### Activity
What you return must be an exact copy of the lines in the listing below between the line holding "X133572000Y-124466000D03*" and the line holding "X158572000Y-122166000D03*", inclusive, and nothing more.

___ Available records

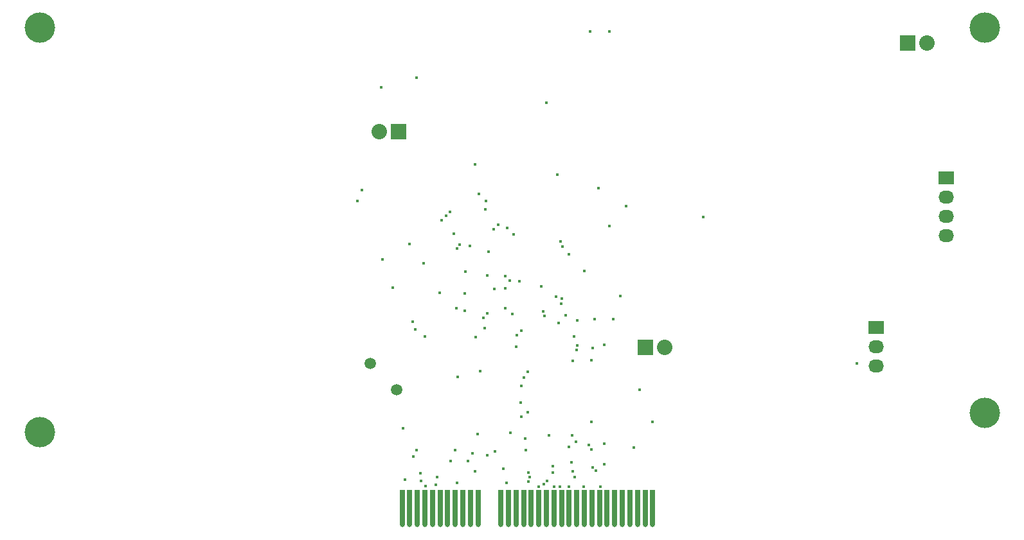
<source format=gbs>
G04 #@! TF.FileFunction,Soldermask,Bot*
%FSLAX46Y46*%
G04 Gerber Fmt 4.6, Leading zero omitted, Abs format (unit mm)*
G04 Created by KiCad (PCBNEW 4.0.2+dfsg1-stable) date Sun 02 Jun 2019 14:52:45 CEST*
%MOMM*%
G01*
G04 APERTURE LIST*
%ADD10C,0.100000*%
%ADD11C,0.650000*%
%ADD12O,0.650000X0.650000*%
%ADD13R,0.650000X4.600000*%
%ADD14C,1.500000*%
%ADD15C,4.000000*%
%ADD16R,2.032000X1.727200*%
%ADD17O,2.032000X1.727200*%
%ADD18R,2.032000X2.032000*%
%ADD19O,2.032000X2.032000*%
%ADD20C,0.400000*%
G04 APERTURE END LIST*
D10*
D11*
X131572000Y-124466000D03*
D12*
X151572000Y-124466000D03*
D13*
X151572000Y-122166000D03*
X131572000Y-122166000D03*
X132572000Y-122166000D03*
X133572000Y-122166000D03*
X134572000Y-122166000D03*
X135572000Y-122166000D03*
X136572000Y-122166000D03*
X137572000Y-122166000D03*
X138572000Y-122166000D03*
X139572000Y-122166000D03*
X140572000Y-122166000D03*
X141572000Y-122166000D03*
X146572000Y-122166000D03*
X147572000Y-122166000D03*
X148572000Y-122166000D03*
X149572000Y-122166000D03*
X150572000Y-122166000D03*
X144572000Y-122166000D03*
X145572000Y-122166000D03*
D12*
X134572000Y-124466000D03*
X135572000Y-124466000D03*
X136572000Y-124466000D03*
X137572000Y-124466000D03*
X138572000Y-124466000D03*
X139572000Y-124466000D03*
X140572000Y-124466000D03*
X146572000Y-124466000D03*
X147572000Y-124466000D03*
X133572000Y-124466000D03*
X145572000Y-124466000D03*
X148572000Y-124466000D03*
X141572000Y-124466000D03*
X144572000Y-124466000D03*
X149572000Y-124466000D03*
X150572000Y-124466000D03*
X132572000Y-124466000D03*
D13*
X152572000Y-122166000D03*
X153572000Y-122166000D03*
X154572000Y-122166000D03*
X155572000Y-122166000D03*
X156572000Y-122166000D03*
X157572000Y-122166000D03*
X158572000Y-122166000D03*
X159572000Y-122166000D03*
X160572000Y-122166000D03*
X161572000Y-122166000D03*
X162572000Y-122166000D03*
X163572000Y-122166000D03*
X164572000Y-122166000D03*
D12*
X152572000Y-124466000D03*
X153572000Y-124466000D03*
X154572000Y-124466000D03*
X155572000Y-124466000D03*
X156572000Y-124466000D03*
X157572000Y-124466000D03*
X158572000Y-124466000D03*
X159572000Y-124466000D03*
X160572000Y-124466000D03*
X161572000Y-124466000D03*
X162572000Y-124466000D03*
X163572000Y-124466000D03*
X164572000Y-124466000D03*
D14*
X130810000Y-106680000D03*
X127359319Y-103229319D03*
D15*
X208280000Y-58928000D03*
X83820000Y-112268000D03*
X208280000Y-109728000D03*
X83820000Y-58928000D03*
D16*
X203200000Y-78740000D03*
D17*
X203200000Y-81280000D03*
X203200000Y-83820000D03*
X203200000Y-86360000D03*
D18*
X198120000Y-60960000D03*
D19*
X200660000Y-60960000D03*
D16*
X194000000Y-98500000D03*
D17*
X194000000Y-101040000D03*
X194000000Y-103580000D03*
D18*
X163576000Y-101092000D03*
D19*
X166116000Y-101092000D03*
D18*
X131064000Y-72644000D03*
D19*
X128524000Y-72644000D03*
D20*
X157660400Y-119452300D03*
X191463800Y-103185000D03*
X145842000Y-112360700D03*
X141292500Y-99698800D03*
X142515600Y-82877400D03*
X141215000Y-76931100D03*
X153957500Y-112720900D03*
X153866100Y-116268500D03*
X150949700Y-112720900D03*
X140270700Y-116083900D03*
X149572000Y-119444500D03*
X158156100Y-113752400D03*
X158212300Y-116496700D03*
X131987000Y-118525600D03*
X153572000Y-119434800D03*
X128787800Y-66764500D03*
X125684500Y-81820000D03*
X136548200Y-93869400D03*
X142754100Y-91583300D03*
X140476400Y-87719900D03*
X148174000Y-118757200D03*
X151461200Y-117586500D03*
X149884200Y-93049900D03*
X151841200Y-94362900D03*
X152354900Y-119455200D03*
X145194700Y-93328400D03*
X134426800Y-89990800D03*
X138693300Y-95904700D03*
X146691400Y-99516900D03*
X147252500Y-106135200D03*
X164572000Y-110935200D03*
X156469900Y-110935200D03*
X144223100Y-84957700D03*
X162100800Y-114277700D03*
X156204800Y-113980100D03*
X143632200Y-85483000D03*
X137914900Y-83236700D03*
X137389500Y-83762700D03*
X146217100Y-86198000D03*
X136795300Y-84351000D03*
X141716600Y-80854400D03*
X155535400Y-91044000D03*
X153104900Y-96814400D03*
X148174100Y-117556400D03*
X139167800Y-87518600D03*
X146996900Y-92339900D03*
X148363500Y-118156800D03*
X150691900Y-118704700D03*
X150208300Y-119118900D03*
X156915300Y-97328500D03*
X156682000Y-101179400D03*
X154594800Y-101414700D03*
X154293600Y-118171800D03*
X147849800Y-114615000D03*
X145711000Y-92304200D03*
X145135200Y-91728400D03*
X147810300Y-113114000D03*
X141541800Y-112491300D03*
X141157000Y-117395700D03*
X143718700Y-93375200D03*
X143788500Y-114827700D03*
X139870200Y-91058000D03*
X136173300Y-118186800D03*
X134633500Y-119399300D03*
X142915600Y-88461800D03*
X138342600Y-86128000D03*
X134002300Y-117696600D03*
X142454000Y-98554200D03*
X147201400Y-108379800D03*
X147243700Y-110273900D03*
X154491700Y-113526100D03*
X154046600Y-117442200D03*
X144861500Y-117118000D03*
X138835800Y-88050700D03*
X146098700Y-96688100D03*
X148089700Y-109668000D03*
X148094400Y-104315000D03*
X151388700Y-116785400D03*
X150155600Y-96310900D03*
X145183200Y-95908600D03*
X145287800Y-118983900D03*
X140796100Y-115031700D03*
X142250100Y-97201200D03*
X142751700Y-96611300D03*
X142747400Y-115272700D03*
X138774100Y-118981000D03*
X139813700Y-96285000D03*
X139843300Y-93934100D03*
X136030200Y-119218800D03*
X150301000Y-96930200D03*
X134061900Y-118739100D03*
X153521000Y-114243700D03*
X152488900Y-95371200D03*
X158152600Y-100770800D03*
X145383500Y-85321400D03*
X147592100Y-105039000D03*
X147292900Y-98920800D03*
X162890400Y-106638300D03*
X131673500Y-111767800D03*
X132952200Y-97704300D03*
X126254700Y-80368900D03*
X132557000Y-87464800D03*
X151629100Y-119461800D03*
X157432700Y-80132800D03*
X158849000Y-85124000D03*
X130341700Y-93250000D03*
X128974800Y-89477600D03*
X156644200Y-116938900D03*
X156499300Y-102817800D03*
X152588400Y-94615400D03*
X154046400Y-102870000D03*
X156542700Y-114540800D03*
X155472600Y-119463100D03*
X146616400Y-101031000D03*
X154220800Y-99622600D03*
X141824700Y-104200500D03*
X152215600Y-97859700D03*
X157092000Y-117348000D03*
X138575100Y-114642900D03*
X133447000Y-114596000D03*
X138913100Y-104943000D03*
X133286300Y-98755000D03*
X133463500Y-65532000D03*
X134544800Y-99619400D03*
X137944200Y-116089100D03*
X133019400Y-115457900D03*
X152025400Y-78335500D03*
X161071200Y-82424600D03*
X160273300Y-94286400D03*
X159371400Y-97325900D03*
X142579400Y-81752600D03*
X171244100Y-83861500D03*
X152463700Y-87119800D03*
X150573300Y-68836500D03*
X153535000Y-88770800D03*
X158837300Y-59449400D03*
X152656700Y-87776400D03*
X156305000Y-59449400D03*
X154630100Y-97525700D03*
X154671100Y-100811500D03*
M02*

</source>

______

### Response area
X133572000Y-124466000D03*
X145572000Y-124466000D03*
X148572000Y-124466000D03*
X141572000Y-124466000D03*
X144572000Y-124466000D03*
X149572000Y-124466000D03*
X150572000Y-124466000D03*
X132572000Y-124466000D03*
D13*
X152572000Y-122166000D03*
X153572000Y-122166000D03*
X154572000Y-122166000D03*
X155572000Y-122166000D03*
X156572000Y-122166000D03*
X157572000Y-122166000D03*
X158572000Y-122166000D03*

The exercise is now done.